- Job level
parallelism, the highest level of parallelism, is more of
interest to administrators than individual users. What is most
important from this point of view is that a lab or computer
center execute as many jobs as possible in any given time period.
This can be accomplished by purchasing more computer systems so
more jobs are running at any one time, even though any one user's
job will not run faster. Once again we see a distinction between
throughput (number of jobs per day) and latency (the time to
execute a program).
- Program level parallelism occurs when a
single program is broken down into constituent parts. For
example, the matrix product can be computed by breaking C into
quadrants and having four processors compute each quadrant from
the corresponding sections of A and B (also refer to the Chapter
on Numerical Algebra
).
The entire product will be computed roughly four times faster
since each processor can work independently of the others.
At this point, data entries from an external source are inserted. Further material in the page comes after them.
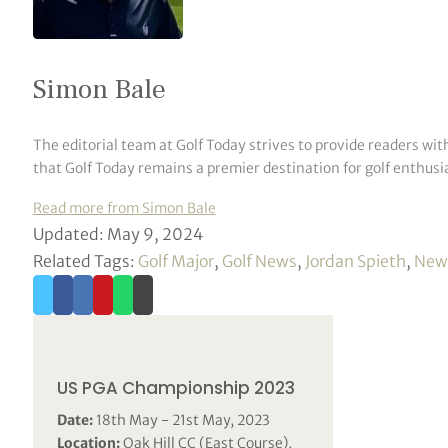
Simon Bale
The editorial team at Golf Today strives to provide readers wit
that Golf Today remains a premier destination for golf enthusia
Read more from Simon Bale
Updated: May 9, 2024
Related Tags:
Golf Major
,
Golf News
,
Jordan Spieth
,
New
US PGA Championship 2023
Date:
18th May - 21st May, 2023
Location:
Oak Hill CC (East Course),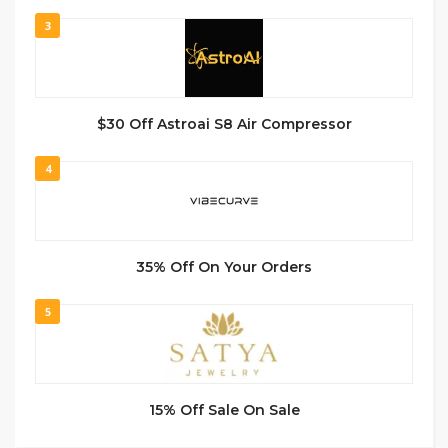
3
$30 Off Astroai S8 Air Compressor
4
35% Off On Your Orders
5
15% Off Sale On Sale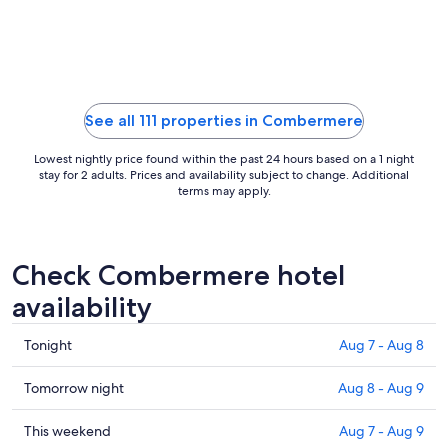
Aug
9
to
Aug
10
See all 111 properties in Combermere
Lowest nightly price found within the past 24 hours based on a 1 night
stay for 2 adults. Prices and availability subject to change. Additional
terms may apply.
Check Combermere hotel
availability
Check
Tonight
Aug 7 - Aug 8
prices
in
Check
Tomorrow night
Aug 8 - Aug 9
Combermere
prices
for
in
Check
This weekend
Aug 7 - Aug 9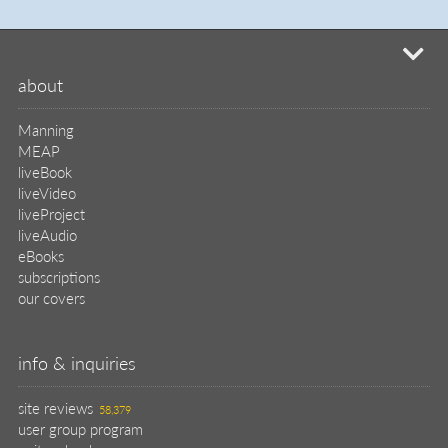
mi
about
Manning
MEAP
liveBook
liveVideo
liveProject
liveAudio
eBooks
subscriptions
our covers
info & inquiries
site reviews
58,379
user group program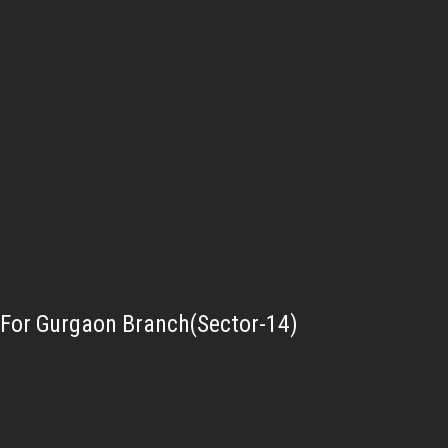
For Gurgaon Branch(Sector-14)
- Instruction level parallelism is mostly
invisible to users, i.e. it is below
the level of the architecture and in the domain of
computer organization. Pipelines, introduced briefly in
Section 3.6 and discussed in more detail below,
are the most common way
of implementing this type of parallelism.
- Arithmetic and bit level parallelism
is the lowest level and is mainly of concern to
designers of arithmetic-logic units inside the CPU. For example,
a 64-bit sum can be computed by adding all 64 bits at once (the
carry into the most significant bits can be predicted and
computed almost as fast as the sum of any two bits), or for some
reason the architect may decide to break the operation into 4-bit
pieces and compute the entire sum in 16 cycles.